### Text passage:
========
Page 1 of 1

NPCD System Status Issue

Posted: Tue Apr 21, 2015 11:35 pm
by rseiwert
While this might seem a lot like some of my other recent topics it is something completely different. Last night I noticed my graphs had stopped updating. I did check and npcd is reported as running. Further investigation showed it was not. Just yet another issue where XI system status is not providing true updates.
ImageImage

Checking from the command line
[root@nagios nagios]# /etc/init.d/npcd status
NPCD running (pid 1519).
[root@nagios nagios]# ps -ef | grep 1519 | grep -v grep
root 1519 1 0 Apr21 ? 00:00:02 crond
root 64932 1519 0 00:23 ? 00:00:00 CROND
root 64933 1519 0 00:23 ? 00:00:00 CROND
root 64934 1519 0 00:23 ? 00:00:00 CROND
root 64935 1519 0 00:23 ? 00:00:00 CROND
root 64936 1519 0 00:23 ? 00:00:00 CROND

Of course after clicking the gear and restarting npcd you can guess what happened next. Cron jobs stopped running. Of course all nagios cron processes stopped at that point.
[root@nagios nagios]# ps -ef | grep crond | grep -v grep
[root@nagios nagios]#

Yet another time where sysstat.php (what drives those green checks) reported bogus info and where the XI interface killed off critical system components because it looked at a PID in a file without bothering to check if it really was that process. These system health indicators need to do more than to trust the init script. Improving the init.d script is the first step but if there if stale performance data queuing up and not being processed maybe the performance grapher is not running and doesn't deserve a green check mark.
========
### Task statement:
Write what comes next in the forum post about the false NPCD running status, starting after its last sentence.

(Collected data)
========
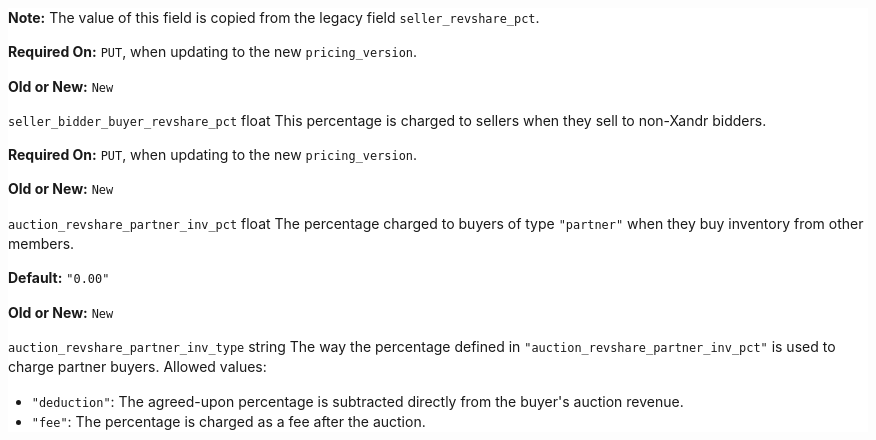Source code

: <b>Note:</b> The value of this field is copied
from the legacy field <code
class="ph codeph">seller_revshare_pct</code>.

<p><strong>Required On:</strong> <code class="ph codeph">PUT</code>,
when updating to the new <code
class="ph codeph">pricing_version</code>.</p>
<p><strong>Old or New:</strong> <code
class="ph codeph">New</code></p></td>
</tr>
<tr class="odd row">
<td class="entry colsep-1 rowsep-1"
headers="ID-00002666__entry__22"><code
class="ph codeph">seller_bidder_buyer_revshare_pct</code></td>
<td class="entry colsep-1 rowsep-1"
headers="ID-00002666__entry__23">float</td>
<td class="entry colsep-1 rowsep-1"
headers="ID-00002666__entry__24">This percentage is charged to sellers
when they sell to non-Xandr bidders.
<p><strong>Required On:</strong> <code class="ph codeph">PUT</code>,
when updating to the new <code
class="ph codeph">pricing_version</code>.</p>
<p><strong>Old or New:</strong> <code
class="ph codeph">New</code></p></td>
</tr>
<tr class="even row">
<td class="entry colsep-1 rowsep-1"
headers="ID-00002666__entry__22"><code
class="ph codeph">auction_revshare_partner_inv_pct</code></td>
<td class="entry colsep-1 rowsep-1"
headers="ID-00002666__entry__23">float</td>
<td class="entry colsep-1 rowsep-1" headers="ID-00002666__entry__24">The
percentage charged to buyers of type <code
class="ph codeph">"partner"</code> when they buy inventory from other
members.
<p><strong>Default:</strong> <code class="ph codeph">"0.00"</code></p>
<p><strong>Old or New:</strong> <code
class="ph codeph">New</code></p></td>
</tr>
<tr class="odd row">
<td class="entry colsep-1 rowsep-1"
headers="ID-00002666__entry__22"><code
class="ph codeph">auction_revshare_partner_inv_type</code></td>
<td class="entry colsep-1 rowsep-1"
headers="ID-00002666__entry__23">string</td>
<td class="entry colsep-1 rowsep-1" headers="ID-00002666__entry__24">The
way the percentage defined in <code
class="ph codeph">"auction_revshare_partner_inv_pct"</code> is used to
charge partner buyers. Allowed values:
<ul>
<li><code class="ph codeph">"deduction"</code>: The agreed-upon
percentage is subtracted directly from the buyer's auction revenue.</li>
<li><code class="ph codeph">"fee"</code>: The percentage is charged as a
fee after the auction.</li>
</ul>
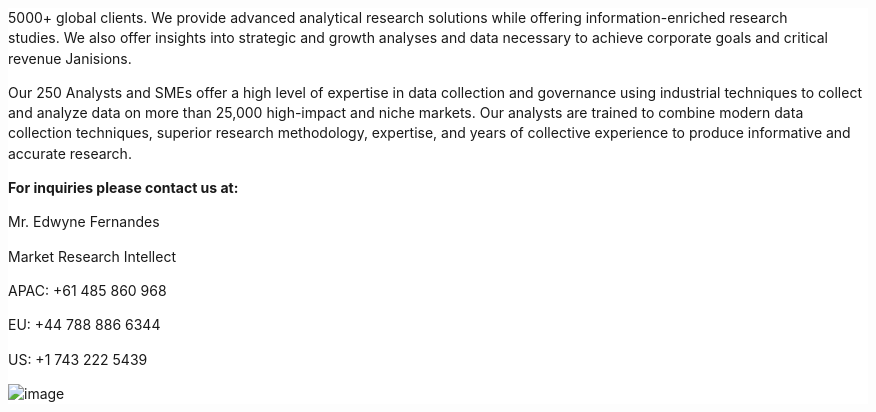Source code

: 5000+ global clients. We provide advanced analytical research solutions while offering information-enriched research studies.&nbsp;</span>We also offer insights into strategic and growth analyses and data necessary to achieve corporate goals and critical revenue Janisions.</p><p><span class="">Our 250 Analysts and SMEs offer a high level of expertise in data collection and governance using industrial techniques to collect and analyze data on more than 25,000 high-impact and niche markets. Our analysts are trained to combine modern data collection techniques, superior research methodology, expertise, and years of collective experience to produce informative and accurate research.</span></p><p><strong>For inquiries please contact us at:</strong></p><p>Mr. Edwyne Fernandes</p><p>Market Research Intellect</p><p>APAC: +61 485 860 968</p><p>EU: +44 788 886 6344</p><p>US: +1 743 222 5439</p>
![image](https://github.com/user-attachments/assets/2d065a33-ca4b-496a-9c38-e60414cb1140)
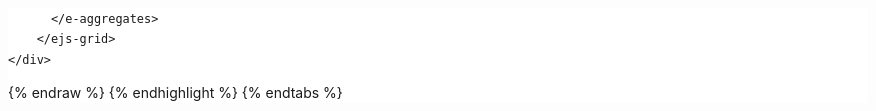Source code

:           </e-aggregates>
        </ejs-grid>
    </div>
</template>
<script>
import { GridComponent, ColumnsDirective, ColumnDirective, AggregatesDirective, AggregateDirective, Aggregate ,ForeignKey, Filter } from "@syncfusion/ej2-vue-grids";
import { getValue } from "@syncfusion/ej2-base";
import { getForeignData } from "@syncfusion/ej2-grids";
import { data, employeeData } from './datasource.js';
import { createApp } from "vue";
const app = createApp();
export default {
name: "App",
components: {
"ejs-grid":GridComponent,
"e-columns":ColumnsDirective,
"e-column":ColumnDirective,
"e-aggregates":AggregatesDirective,
"e-aggregate":AggregateDirective
},
  data: () => {
    return {
      data: data,
      employeeData: employeeData,
      footerTemplate: function () {
        return {
          template: app.component('customTemplate', {
            template: `<span>Count of Margaret:  {{data.Custom}}</span>`,
            data() { return { data: { data: {} } }; }
          })
        }
      },
    };
  },
    methods: {
    customAggregateFn: function (data, column) {
      return data.result.filter((obj) => {
        return getValue('FirstName', getForeignData(this.$refs.grid.getColumnByField(column.field), obj)[0]) === 'Margaret';
      }).length;
    }
  },
      provide: {
        grid: [Aggregate, ForeignKey, Filter],
      },
    }
</script>
<style>
  @import "../node_modules/@syncfusion/ej2-base/styles/tailwind.css";
  @import "../node_modules/@syncfusion/ej2-buttons/styles/tailwind.css";
  @import "../node_modules/@syncfusion/ej2-calendars/styles/tailwind.css";
  @import "../node_modules/@syncfusion/ej2-dropdowns/styles/tailwind.css";
  @import "../node_modules/@syncfusion/ej2-inputs/styles/tailwind.css";
  @import "../node_modules/@syncfusion/ej2-navigations/styles/tailwind.css";
  @import "../node_modules/@syncfusion/ej2-popups/styles/tailwind.css";
  @import "../node_modules/@syncfusion/ej2-splitbuttons/styles/tailwind.css";
  @import "../node_modules/@syncfusion/ej2-vue-grids/styles/tailwind.css";
</style>
{% endraw %}
{% endhighlight %}
{% endtabs %}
========
### Answer to the problem:
Re: NPCD System Status Issue

Posted: Wed Apr 22, 2015 1:51 pm
by jdalrymple
You're right, obviously the method we're using (calling the init script) is inadequate to get valid data on the service. We'll either have to update the init scripts ourselves or have the poller work around it.

I'll share your situation with the devs and file a bug.

Re: NPCD System Status Issue

Posted: Wed Apr 22, 2015 8:18 pm
by Box293
I made some feature requests about providing some more "localhost" service checks to detect problems like spooled check results building up. Feel free to try them out and if you think they could be useful comment on them in tracker.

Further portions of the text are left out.